▶ _Data section_
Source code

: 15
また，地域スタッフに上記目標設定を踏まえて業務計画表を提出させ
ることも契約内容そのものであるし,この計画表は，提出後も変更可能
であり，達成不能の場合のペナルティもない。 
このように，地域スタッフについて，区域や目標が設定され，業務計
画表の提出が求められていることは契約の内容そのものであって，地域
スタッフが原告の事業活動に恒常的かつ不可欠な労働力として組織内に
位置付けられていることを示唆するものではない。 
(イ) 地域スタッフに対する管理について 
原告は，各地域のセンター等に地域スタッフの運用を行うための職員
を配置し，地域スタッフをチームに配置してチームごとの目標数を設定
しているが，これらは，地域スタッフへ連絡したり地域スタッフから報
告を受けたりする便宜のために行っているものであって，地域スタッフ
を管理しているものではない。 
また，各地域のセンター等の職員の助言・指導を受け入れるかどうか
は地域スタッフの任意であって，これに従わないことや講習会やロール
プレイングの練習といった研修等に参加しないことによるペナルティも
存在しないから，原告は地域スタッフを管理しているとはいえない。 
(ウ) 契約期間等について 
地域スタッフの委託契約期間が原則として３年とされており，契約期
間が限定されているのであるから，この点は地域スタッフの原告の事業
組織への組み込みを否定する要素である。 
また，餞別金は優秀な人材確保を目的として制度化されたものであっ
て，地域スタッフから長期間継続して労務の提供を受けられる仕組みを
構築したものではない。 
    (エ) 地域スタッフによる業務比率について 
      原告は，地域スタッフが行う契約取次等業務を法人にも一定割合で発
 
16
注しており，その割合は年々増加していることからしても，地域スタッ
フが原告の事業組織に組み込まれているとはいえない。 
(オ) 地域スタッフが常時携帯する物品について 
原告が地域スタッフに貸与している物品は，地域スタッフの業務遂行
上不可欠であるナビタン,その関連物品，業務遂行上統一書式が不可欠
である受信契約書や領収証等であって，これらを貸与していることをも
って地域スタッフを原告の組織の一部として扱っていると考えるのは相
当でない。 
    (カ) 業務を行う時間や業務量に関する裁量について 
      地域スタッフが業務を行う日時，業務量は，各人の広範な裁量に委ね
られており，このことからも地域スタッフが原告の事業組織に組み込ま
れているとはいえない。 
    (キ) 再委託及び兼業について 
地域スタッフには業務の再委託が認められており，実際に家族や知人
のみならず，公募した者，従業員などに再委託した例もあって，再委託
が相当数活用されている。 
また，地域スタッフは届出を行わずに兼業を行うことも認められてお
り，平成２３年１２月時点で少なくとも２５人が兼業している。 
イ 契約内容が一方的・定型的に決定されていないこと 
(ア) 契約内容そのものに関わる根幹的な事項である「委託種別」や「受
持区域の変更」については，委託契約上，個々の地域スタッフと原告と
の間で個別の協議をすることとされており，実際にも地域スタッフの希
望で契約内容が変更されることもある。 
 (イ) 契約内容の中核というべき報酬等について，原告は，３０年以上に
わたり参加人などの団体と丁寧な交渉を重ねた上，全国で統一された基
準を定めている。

▶ _Exercise goal_
Write the entries out a second time. Match them exactly.

▶ _Your solution_
Source code

: 15
また，地域スタッフに上記目標設定を踏まえて業務計画表を提出させ
ることも契約内容そのものであるし,この計画表は，提出後も変更可能
であり，達成不能の場合のペナルティもない。 
このように，地域スタッフについて，区域や目標が設定され，業務計
画表の提出が求められていることは契約の内容そのものであって，地域
スタッフが原告の事業活動に恒常的かつ不可欠な労働力として組織内に
位置付けられていることを示唆するものではない。 
(イ) 地域スタッフに対する管理について 
原告は，各地域のセンター等に地域スタッフの運用を行うための職員
を配置し，地域スタッフをチームに配置してチームごとの目標数を設定
しているが，これらは，地域スタッフへ連絡したり地域スタッフから報
告を受けたりする便宜のために行っているものであって，地域スタッフ
を管理しているものではない。 
また，各地域のセンター等の職員の助言・指導を受け入れるかどうか
は地域スタッフの任意であって，これに従わないことや講習会やロール
プレイングの練習といった研修等に参加しないことによるペナルティも
存在しないから，原告は地域スタッフを管理しているとはいえない。 
(ウ) 契約期間等について 
地域スタッフの委託契約期間が原則として３年とされており，契約期
間が限定されているのであるから，この点は地域スタッフの原告の事業
組織への組み込みを否定する要素である。 
また，餞別金は優秀な人材確保を目的として制度化されたものであっ
て，地域スタッフから長期間継続して労務の提供を受けられる仕組みを
構築したものではない。 
    (エ) 地域スタッフによる業務比率について 
      原告は，地域スタッフが行う契約取次等業務を法人にも一定割合で発
 
16
注しており，その割合は年々増加していることからしても，地域スタッ
フが原告の事業組織に組み込まれているとはいえない。 
(オ) 地域スタッフが常時携帯する物品について 
原告が地域スタッフに貸与している物品は，地域スタッフの業務遂行
上不可欠であるナビタン,その関連物品，業務遂行上統一書式が不可欠
である受信契約書や領収証等であって，これらを貸与していることをも
って地域スタッフを原告の組織の一部として扱っていると考えるのは相
当でない。 
    (カ) 業務を行う時間や業務量に関する裁量について 
      地域スタッフが業務を行う日時，業務量は，各人の広範な裁量に委ね
られており，このことからも地域スタッフが原告の事業組織に組み込ま
れているとはいえない。 
    (キ) 再委託及び兼業について 
地域スタッフには業務の再委託が認められており，実際に家族や知人
のみならず，公募した者，従業員などに再委託した例もあって，再委託
が相当数活用されている。 
また，地域スタッフは届出を行わずに兼業を行うことも認められてお
り，平成２３年１２月時点で少なくとも２５人が兼業している。 
イ 契約内容が一方的・定型的に決定されていないこと 
(ア) 契約内容そのものに関わる根幹的な事項である「委託種別」や「受
持区域の変更」については，委託契約上，個々の地域スタッフと原告と
の間で個別の協議をすることとされており，実際にも地域スタッフの希
望で契約内容が変更されることもある。 
 (イ) 契約内容の中核というべき報酬等について，原告は，３０年以上に
わたり参加人などの団体と丁寧な交渉を重ねた上，全国で統一された基
準を定めている。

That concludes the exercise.